Mais alors que le pape indique que les opposants à l’avortement devraient être au clair sur ces chapitres, il suggère aussi qu’il ne suffit pas de s’opposer à certaines politiques en cours si l’on soutient l’avortement légal, « l’enseignement de l’Eglise sur chacune de ces questions (étant) très clair ».

Que sa déclaration ait semé la confusion, qu’elle n’ait pas souligné la différence qu’il y a entre exécuter un coupable et à tuer un innocent, ou entre la maltraitance d’un clandestin et la mise à mort d’un enfant à naître, cela est manifeste. Objectivement, elle relativise la question de l’avortement.

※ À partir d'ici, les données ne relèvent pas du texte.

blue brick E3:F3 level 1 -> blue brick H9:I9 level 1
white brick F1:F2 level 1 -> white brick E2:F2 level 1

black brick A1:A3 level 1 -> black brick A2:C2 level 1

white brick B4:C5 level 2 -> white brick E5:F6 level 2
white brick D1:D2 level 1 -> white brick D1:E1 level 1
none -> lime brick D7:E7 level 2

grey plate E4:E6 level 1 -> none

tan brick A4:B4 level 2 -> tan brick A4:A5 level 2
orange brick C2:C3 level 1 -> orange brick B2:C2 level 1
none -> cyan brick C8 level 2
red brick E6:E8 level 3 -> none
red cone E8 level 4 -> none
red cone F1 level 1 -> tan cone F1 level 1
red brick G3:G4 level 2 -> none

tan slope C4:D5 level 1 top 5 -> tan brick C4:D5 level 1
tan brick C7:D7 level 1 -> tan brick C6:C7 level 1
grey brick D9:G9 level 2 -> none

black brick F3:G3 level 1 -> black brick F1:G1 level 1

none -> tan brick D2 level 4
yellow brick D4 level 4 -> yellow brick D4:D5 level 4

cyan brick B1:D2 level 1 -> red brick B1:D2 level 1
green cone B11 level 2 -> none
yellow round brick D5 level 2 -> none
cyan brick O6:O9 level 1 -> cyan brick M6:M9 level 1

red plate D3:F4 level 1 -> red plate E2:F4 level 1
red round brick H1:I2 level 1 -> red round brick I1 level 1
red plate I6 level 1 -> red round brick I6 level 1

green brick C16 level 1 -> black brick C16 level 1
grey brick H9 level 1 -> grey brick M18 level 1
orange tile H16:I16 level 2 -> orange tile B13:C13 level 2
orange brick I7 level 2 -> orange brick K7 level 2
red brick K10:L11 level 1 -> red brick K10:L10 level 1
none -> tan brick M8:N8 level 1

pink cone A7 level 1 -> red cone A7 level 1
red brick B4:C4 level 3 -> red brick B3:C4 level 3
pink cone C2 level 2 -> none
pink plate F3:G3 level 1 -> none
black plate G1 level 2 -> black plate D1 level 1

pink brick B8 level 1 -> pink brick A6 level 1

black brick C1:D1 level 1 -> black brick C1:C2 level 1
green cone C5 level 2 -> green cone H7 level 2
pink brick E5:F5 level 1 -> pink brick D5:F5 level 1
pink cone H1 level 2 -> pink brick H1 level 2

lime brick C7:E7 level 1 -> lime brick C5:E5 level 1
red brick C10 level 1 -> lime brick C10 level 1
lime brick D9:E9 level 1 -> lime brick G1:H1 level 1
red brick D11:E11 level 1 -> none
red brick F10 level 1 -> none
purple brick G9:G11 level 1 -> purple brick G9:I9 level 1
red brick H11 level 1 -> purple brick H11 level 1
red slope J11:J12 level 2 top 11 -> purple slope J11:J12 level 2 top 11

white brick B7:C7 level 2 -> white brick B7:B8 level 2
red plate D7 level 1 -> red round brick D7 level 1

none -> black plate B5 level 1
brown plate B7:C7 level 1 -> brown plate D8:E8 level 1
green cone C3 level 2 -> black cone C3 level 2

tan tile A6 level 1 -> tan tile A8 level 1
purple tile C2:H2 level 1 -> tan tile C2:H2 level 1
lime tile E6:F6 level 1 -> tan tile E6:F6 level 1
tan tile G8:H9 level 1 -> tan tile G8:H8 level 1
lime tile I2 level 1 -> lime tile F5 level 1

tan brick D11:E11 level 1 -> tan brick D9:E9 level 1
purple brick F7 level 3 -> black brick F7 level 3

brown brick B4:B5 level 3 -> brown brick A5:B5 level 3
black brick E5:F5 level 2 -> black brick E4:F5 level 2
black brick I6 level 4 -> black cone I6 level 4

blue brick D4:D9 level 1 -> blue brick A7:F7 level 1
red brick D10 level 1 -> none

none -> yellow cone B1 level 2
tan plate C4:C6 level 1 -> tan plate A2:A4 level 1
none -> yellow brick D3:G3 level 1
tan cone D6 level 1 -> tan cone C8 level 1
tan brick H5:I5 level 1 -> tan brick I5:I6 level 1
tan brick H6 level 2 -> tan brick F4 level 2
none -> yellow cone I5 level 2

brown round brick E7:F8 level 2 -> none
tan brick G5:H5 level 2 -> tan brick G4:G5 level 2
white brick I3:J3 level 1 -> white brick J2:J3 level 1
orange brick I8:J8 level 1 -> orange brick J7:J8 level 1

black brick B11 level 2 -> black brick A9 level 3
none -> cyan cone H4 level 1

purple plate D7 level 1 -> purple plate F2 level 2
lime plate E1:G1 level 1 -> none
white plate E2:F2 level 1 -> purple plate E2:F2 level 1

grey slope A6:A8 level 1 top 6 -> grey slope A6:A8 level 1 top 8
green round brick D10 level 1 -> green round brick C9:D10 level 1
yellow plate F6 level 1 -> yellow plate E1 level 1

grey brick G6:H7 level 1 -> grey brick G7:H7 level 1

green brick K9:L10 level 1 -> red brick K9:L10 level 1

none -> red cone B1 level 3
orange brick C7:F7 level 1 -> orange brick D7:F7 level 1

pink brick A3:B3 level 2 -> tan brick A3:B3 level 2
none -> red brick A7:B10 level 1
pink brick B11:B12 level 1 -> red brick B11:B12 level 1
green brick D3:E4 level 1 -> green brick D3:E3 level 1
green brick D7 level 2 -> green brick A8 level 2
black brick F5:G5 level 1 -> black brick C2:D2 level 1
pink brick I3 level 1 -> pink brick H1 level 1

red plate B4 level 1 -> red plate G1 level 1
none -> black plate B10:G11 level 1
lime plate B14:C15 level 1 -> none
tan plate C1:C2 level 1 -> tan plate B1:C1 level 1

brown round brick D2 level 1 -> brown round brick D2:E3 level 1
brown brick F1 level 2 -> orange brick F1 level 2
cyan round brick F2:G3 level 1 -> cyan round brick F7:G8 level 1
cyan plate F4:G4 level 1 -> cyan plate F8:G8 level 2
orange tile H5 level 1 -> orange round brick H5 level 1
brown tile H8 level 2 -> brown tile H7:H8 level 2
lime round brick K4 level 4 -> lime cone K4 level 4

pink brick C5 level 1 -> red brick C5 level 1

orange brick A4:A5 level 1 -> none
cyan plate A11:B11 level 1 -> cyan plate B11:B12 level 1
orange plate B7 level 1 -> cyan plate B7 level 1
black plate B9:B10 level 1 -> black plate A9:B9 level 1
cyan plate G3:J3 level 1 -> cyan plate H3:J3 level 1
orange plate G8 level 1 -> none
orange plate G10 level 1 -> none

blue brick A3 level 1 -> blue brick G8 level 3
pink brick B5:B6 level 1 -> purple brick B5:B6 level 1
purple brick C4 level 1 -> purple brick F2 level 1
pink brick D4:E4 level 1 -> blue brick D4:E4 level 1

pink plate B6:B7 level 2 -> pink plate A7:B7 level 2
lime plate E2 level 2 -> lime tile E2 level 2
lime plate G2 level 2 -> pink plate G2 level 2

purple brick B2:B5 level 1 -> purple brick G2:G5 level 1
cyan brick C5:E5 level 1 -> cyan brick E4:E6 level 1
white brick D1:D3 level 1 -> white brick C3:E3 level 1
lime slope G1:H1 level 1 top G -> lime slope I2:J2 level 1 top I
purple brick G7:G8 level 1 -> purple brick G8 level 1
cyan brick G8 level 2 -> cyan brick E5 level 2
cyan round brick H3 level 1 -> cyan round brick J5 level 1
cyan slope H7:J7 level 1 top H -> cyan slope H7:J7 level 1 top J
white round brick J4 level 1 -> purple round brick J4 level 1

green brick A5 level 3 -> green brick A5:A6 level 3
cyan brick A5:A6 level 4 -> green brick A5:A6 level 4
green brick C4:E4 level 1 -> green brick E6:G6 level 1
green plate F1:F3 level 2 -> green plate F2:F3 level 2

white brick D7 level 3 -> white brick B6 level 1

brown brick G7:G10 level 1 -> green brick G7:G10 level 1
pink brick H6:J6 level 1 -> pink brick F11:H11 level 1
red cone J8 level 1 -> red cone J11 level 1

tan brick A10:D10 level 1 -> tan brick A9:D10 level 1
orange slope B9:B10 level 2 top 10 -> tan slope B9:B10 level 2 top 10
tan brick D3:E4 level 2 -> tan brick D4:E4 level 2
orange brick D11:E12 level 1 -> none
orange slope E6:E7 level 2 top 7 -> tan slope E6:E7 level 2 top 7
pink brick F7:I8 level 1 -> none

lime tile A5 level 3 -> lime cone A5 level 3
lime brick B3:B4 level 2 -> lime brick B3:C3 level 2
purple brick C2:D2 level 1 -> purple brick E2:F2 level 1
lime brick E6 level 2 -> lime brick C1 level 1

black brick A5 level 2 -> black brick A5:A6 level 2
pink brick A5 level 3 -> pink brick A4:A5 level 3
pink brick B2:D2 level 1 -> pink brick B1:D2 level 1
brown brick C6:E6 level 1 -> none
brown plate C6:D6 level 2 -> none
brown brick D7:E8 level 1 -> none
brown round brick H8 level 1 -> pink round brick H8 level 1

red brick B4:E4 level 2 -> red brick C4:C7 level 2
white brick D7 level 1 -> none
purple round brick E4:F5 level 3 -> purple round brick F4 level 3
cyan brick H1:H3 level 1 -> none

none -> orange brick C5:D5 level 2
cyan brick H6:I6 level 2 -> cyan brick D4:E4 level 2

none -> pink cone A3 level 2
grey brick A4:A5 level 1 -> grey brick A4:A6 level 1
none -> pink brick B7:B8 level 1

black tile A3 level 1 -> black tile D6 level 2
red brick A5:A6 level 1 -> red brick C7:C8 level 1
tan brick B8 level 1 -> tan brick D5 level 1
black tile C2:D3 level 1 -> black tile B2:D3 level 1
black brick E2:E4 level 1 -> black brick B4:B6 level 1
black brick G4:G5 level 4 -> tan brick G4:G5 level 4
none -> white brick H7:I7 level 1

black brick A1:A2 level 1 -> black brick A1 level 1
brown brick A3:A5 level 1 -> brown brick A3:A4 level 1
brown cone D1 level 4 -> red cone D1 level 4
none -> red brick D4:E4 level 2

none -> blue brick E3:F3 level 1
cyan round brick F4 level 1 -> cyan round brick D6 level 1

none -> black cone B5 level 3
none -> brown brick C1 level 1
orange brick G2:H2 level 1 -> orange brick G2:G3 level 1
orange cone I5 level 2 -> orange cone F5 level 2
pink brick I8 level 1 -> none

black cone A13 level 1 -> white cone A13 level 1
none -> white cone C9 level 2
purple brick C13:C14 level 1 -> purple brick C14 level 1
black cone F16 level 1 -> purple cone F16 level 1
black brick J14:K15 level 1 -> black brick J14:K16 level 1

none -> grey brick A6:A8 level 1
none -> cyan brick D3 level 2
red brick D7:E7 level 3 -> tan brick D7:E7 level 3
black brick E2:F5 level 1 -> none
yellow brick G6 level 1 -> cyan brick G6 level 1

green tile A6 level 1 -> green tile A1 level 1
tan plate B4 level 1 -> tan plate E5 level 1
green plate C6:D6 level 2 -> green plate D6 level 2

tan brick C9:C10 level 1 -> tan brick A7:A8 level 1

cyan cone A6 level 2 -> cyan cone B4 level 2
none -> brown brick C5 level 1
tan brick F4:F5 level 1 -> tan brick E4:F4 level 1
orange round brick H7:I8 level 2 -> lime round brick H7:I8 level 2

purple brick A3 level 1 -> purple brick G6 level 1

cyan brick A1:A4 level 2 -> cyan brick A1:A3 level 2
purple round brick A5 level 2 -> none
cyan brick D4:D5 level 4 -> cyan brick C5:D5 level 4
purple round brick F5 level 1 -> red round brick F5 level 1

Qu’il n’ait pas voulu contredire publiquement un cardinal n’est peut-être pas si étonnant alors qu’il cherche justement à rompre avec le style agressif du pontificat précédent.

D’aucuns se demandent aujourd’hui si la décision de Durbin de refuser le prix que Cupich insistait pour lui donner, à tel point qu’il était difficile d’espérer que ce dernier se dédise, n’ait pas fait pas justement suite à ce reproche en demi-teinte (trop) prudemment exprimé par le Pape. En tout cas l’objet même de la controverse a donc disparu.

 

Léon XIV et le Saint-Siège sont-ils intervenus contre le scandale ?

Selon The Pillar, généralement bien informé, la conférence des évêques des Etats-Unis (USCCB) a été inondée ces derniers jours de messages privés en provenance d’évêques, lui demandant de rappeler ses propres directives de 2004. Celles-ci affirment que « les institutions catholiques ne doivent pas honorer ceux qui agissent contrairement à nos principes moraux fondamentaux, et qu’ils ne doivent pas recevoir des prix, des honneurs, ou des invitations sur des plateformes laissant à penser que leurs actions soient soutenues ». Le média affirmait que certains responsables de l’USCCB envisageaient de publier un communiqué en ce sens, et citait des sources vaticanes et américaines affirmant que les responsables de l’USCCB avaient adressé une notification en ce sens à la nonciature apostolique à Washington.

The Pillar a déclaré, après le retrait de Durbin, que le nonce apostolique Christophe Pierre avait lui-même pressé Cupich de renoncer à la remise de prix. Vrai ou faux ? On sait combien l’Eglise sait être « discrète » en de telles matières sur le plan diplomatique. Mais cela voudrait dire que le Saint-Siège est bel et bien intervenu pour empêcher le scandale d’avoir lieu.

Mais même si le sénateur lui-même affirme ne pas avoir agi en réaction aux propos de Léon XIV, sa décision est intervenue cinq heures après ceux-ci, alors qu’il était peu probable que Cupich lui-même fasse marche arrière.